__WORK TO BE COMPLETED__
Here are the records. Print them all exactly.

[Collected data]
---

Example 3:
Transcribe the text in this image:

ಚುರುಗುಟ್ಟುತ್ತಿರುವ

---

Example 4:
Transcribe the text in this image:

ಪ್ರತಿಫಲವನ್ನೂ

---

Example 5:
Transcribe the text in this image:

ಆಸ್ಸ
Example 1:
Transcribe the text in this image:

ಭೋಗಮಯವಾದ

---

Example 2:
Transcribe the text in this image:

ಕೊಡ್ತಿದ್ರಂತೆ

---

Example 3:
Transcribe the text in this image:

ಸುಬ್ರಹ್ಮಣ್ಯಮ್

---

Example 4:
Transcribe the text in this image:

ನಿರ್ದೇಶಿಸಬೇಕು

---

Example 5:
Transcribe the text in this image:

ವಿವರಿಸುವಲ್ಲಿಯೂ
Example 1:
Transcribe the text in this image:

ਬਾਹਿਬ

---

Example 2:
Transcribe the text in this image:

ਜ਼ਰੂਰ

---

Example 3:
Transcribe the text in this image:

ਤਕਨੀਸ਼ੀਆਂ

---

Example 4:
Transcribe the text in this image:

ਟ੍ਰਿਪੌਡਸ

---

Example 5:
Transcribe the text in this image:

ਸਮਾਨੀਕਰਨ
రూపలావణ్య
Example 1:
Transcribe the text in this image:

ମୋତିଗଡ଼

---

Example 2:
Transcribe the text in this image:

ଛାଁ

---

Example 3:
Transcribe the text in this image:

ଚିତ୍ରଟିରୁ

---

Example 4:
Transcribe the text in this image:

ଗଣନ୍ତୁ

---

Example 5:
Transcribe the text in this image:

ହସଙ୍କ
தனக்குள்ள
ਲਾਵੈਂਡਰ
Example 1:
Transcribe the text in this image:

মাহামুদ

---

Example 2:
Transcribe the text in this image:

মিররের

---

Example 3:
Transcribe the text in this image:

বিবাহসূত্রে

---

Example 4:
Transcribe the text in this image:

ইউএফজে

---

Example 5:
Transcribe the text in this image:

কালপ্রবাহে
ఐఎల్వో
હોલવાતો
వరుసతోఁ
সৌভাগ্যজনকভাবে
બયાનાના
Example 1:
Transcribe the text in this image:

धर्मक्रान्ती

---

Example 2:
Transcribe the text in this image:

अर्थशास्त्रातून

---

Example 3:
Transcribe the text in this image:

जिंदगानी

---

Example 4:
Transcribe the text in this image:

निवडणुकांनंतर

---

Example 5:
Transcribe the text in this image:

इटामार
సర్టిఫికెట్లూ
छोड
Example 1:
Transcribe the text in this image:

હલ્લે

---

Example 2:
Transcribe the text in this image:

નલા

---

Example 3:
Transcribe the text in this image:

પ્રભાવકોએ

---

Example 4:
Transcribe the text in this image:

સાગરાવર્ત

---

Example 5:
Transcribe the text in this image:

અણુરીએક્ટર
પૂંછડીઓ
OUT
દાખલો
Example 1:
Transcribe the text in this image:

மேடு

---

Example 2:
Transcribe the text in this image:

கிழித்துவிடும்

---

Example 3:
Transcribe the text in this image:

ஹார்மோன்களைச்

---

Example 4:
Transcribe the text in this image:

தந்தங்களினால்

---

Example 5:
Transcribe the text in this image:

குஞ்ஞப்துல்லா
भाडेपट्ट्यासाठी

__TASK RESULT__
---

Example 3:
Transcribe the text in this image:

ಚುರುಗುಟ್ಟುತ್ತಿರುವ

---

Example 4:
Transcribe the text in this image:

ಪ್ರತಿಫಲವನ್ನೂ

---

Example 5:
Transcribe the text in this image:

ಆಸ್ಸ
Example 1:
Transcribe the text in this image:

ಭೋಗಮಯವಾದ

---

Example 2:
Transcribe the text in this image:

ಕೊಡ್ತಿದ್ರಂತೆ

---

Example 3:
Transcribe the text in this image:

ಸುಬ್ರಹ್ಮಣ್ಯಮ್

---

Example 4:
Transcribe the text in this image:

ನಿರ್ದೇಶಿಸಬೇಕು

---

Example 5:
Transcribe the text in this image:

ವಿವರಿಸುವಲ್ಲಿಯೂ
Example 1:
Transcribe the text in this image:

ਬਾਹਿਬ

---

Example 2:
Transcribe the text in this image:

ਜ਼ਰੂਰ

---

Example 3:
Transcribe the text in this image:

ਤਕਨੀਸ਼ੀਆਂ

---

Example 4:
Transcribe the text in this image:

ਟ੍ਰਿਪੌਡਸ

---

Example 5:
Transcribe the text in this image:

ਸਮਾਨੀਕਰਨ
రూపలావణ్య
Example 1:
Transcribe the text in this image:

ମୋତିଗଡ଼

---

Example 2:
Transcribe the text in this image:

ଛାଁ

---

Example 3:
Transcribe the text in this image:

ଚିତ୍ରଟିରୁ

---

Example 4:
Transcribe the text in this image:

ଗଣନ୍ତୁ

---

Example 5:
Transcribe the text in this image:

ହସଙ୍କ
தனக்குள்ள
ਲਾਵੈਂਡਰ
Example 1:
Transcribe the text in this image:

মাহামুদ

---

Example 2:
Transcribe the text in this image:

মিররের

---

Example 3:
Transcribe the text in this image:

বিবাহসূত্রে

---

Example 4:
Transcribe the text in this image:

ইউএফজে

---

Example 5:
Transcribe the text in this image:

কালপ্রবাহে
ఐఎల్వో
હોલવાતો
వరుసతోఁ
সৌভাগ্যজনকভাবে
બયાનાના
Example 1:
Transcribe the text in this image:

धर्मक्रान्ती

---

Example 2:
Transcribe the text in this image:

अर्थशास्त्रातून

---

Example 3:
Transcribe the text in this image:

जिंदगानी

---

Example 4:
Transcribe the text in this image:

निवडणुकांनंतर

---

Example 5:
Transcribe the text in this image:

इटामार
సర్టిఫికెట్లూ
छोड
Example 1:
Transcribe the text in this image:

હલ્લે

---

Example 2:
Transcribe the text in this image:

નલા

---

Example 3:
Transcribe the text in this image:

પ્રભાવકોએ

---

Example 4:
Transcribe the text in this image:

સાગરાવર્ત

---

Example 5:
Transcribe the text in this image:

અણુરીએક્ટર
પૂંછડીઓ
OUT
દાખલો
Example 1:
Transcribe the text in this image:

மேடு

---

Example 2:
Transcribe the text in this image:

கிழித்துவிடும்

---

Example 3:
Transcribe the text in this image:

ஹார்மோன்களைச்

---

Example 4:
Transcribe the text in this image:

தந்தங்களினால்

---

Example 5:
Transcribe the text in this image:

குஞ்ஞப்துல்லா
भाडेपट्ट्यासाठी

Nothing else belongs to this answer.